This article will discuss solar energy in China and investigate the ambitions, strategies, and challenges behind solar power. It will also shed light on the key players and the projects of interest. Solar energy is an indirect way to reduce carbon emissions, and it will be crucial in China's quest to attain net zero by 2060.
According to the 14th five-year plan launched by the National Development and Reform Commission, China aims to generate 26 per cent of its electricity needs from solar and wind energy by 2030. To attain this, it aims to build 1200 Gigawatt of solar and wind energy by 2030 and to fulfil at least 50 per cent of electricity demand through renewable energy sources.
- The Golmud Solar CSP Power Plant is under development in Golmud, Qinghai, with a substantial investment of $3 billion. Construction commenced in the third quarter of 2021 and is set for completion by the fourth quarter of 2024. With a capacity of 3300 Megawatt, it aims to increase electricity generation.
- Xiangyang 1 GW Wind and Photovoltaic PowerPlant, was developed in Xiangyang, Hubei, with an investment of $772 million. Construction began in the third quarter of 2021, connection to the electric grid by April 2023. With a capacity of 1 Gigawatt, it aims to meet rising electricity demand.
- Xiangyang Vanadium Redox Flow Battery Energy Storage Plant was developed in Xiangyang, Hubei, with an investment of $668 million. Construction began in the third quarter of 2021 and finished by the fourth
quarter of 2022. With a capacity of 100 Megawatt, it aims to store energy to meet electricity demand in the country.
- The Ulanqab Green Power Station was developed in Ulanqab, Inner Mongolia, with a total investment of $360 million. Construction commenced during the third quarter of 2021, reaching completion by the conclusion of the same year. With a capacity of 500 Megawatt, it aims to meet rising electricity demand.

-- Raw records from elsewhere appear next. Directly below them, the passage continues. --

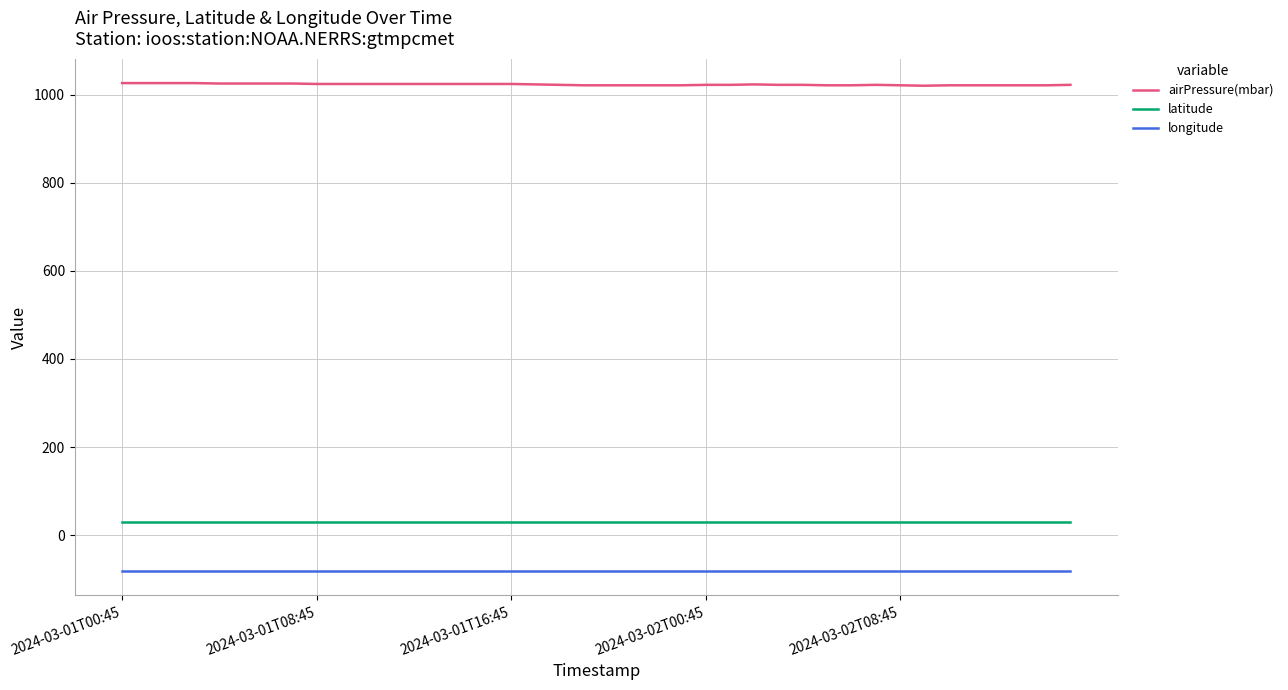

True or false: airPressure(mbar) and latitude intersect in this chart.

False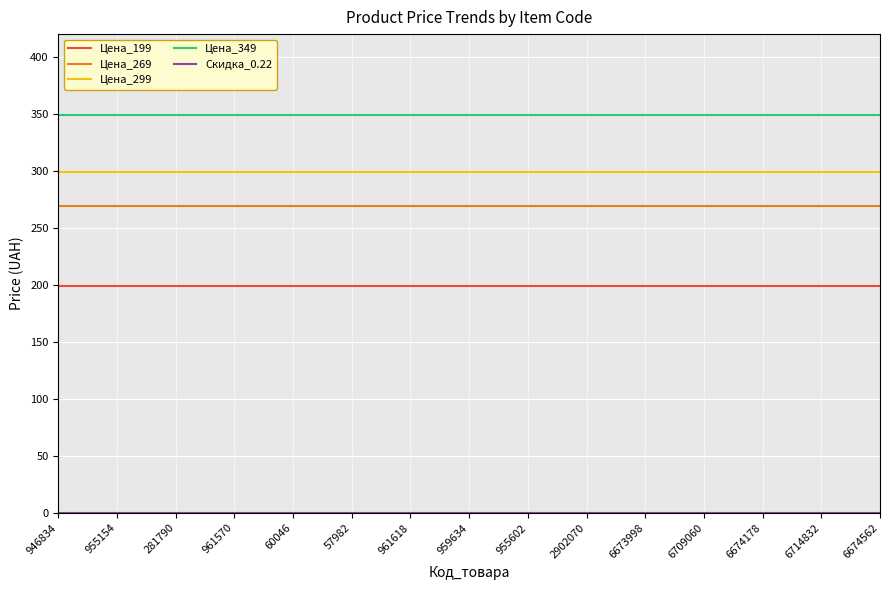

True or false: Цена_349 and Цена_269 intersect in this chart.

False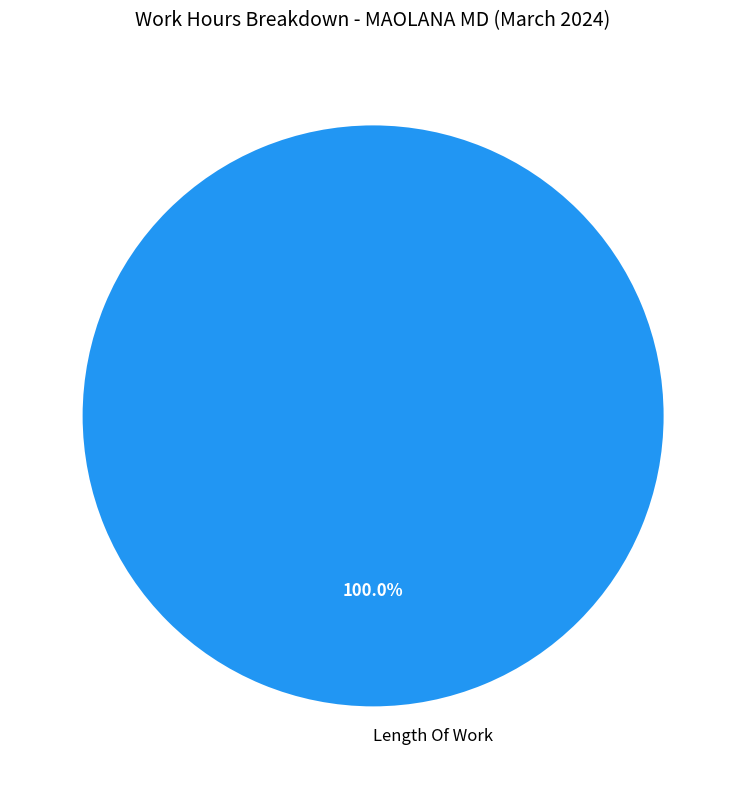

How many segments does this pie chart have?

1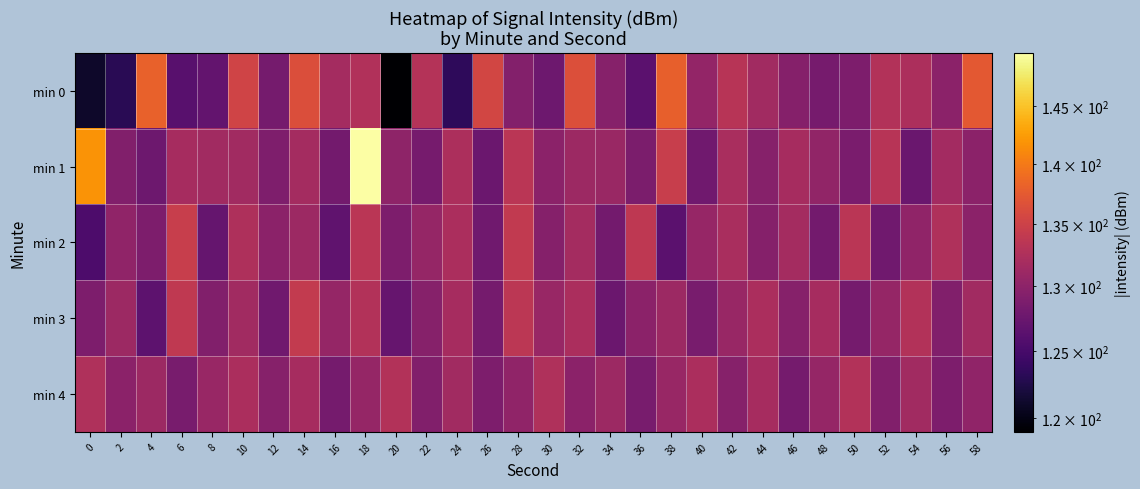

Reading left to right, extract all data points from this chart.

min 0: 0=121.1	2=123.1	4=138.1	6=126.3	8=127.1	10=135.2	12=128.3	14=136.4	16=131.7	18=132.8	20=119.0	22=133.0	24=123.4	26=135.5	28=129.4	30=127.7	32=136.5	34=129.6	36=126.4	38=138.0	40=130.5	42=133.3	44=131.5	46=129.5	48=128.5	50=128.9	52=132.9	54=132.4	56=129.9	58=137.4
min 1: 0=141.9	2=129.2	4=127.7	6=131.9	8=131.6	10=131.6	12=129.0	14=131.8	16=128.2	18=149.8	20=130.1	22=128.5	24=132.3	26=127.7	28=133.5	30=129.9	32=131.2	34=131.0	36=128.8	38=134.6	40=127.9	42=132.1	44=129.5	46=131.9	48=130.4	50=128.7	52=133.2	54=127.4	56=131.7	58=129.9
min 2: 0=125.5	2=130.2	4=128.9	6=134.6	8=127.1	10=132.5	12=129.9	14=131.2	16=126.8	18=133.5	20=128.9	22=130.6	24=132.2	26=127.9	28=134.1	30=129.5	32=131.8	34=128.1	36=133.8	38=126.5	40=130.8	42=132.1	44=129.5	46=131.8	48=128.1	50=133.5	52=127.9	54=130.2	56=132.6	58=129.9
min 3: 0=128.9	2=131.2	4=126.6	6=133.9	8=129.2	10=131.6	12=127.9	14=134.2	16=130.6	18=132.9	20=127.2	22=129.6	24=131.9	26=128.2	28=133.6	30=130.9	32=132.2	34=127.6	36=129.9	38=131.2	40=128.6	42=130.9	44=132.2	46=129.6	48=131.9	50=128.2	52=130.6	54=132.9	56=129.2	58=131.6
min 4: 0=132.6	2=129.9	4=131.2	6=128.6	8=130.9	10=132.2	12=129.6	14=131.9	16=128.2	18=130.6	20=132.9	22=129.2	24=131.6	26=128.9	28=130.2	30=132.6	32=129.9	34=131.2	36=128.6	38=130.9	40=132.2	42=129.6	44=131.9	46=128.2	48=130.6	50=132.9	52=129.2	54=131.6	56=128.9	58=130.2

- Xiangyang Solar PV Power Plant is developed in Xiangyang, Hubei, with an investment of $200 million. Construction began in the third quarter of 2021 and finished by the fourth quarter of 2022. With a capacity of 100 Megawatt, it aims to meet rising electricity demand.
- State Power Investment Corporation, based in Beijing, operates power generation businesses such as solar, hydropower, thermal energy and nuclear power.
- China Datang Corporation, based in Beijing, is a state-owned power generation enterprise that generates electricity and heat energy.
- China General Nuclear Power Group, based in Shenzhen, is a state-owned clean energy company engaged in solar, wind, and hydropower.
- China Three Gorges Corporation, based in Beijing, is a state-owned power company engaged in hydropower, wind and solar projects.
- China Huadian Corporation, based in Beijing, is a state-owned entity supplying electricity, heat energy and developing power-related-primary energy.
- The first and foremost challenge concerned with technological development, energy storage facilities are needed and developing them is expensive, acting as an impediment to the adoption of solar power in electricity generation.
- The second challenge related to industrial supply chains as solar panels require crucial minerals such as lithium, nickel, and manganese. Since China imports the components from abroad, solar power adoption depends on the country’s ability to import such items.
- The third challenge lies in geography, as regions with higher solar energy potential are distant from areas with the highest energy demand. For instance, high solar potential exists in the northwest region, while electricity demand is high in the southeast. As a result, it is challenging to tap solar energy in the northeast and supply it to the southeast.
In this piece, I have mentioned China’s ambition concerning solar energy, where targets up to 2030 are discussed. I mentioned solar energy projects built recently and those under construction, showcasing the Chinese government’s push for solar power. The top five players presented demonstrate the forefront of the solar energy industry, showcasing the firms leading the charge. The top three challenges hindering China’s solar power development are shown to demonstrate the obstacles that need to be tamed. Finally, China is taking steps in the right direction and is the world’s leader in this market, and the ability of China to transition to clean forms of energy in the future remains uncertain.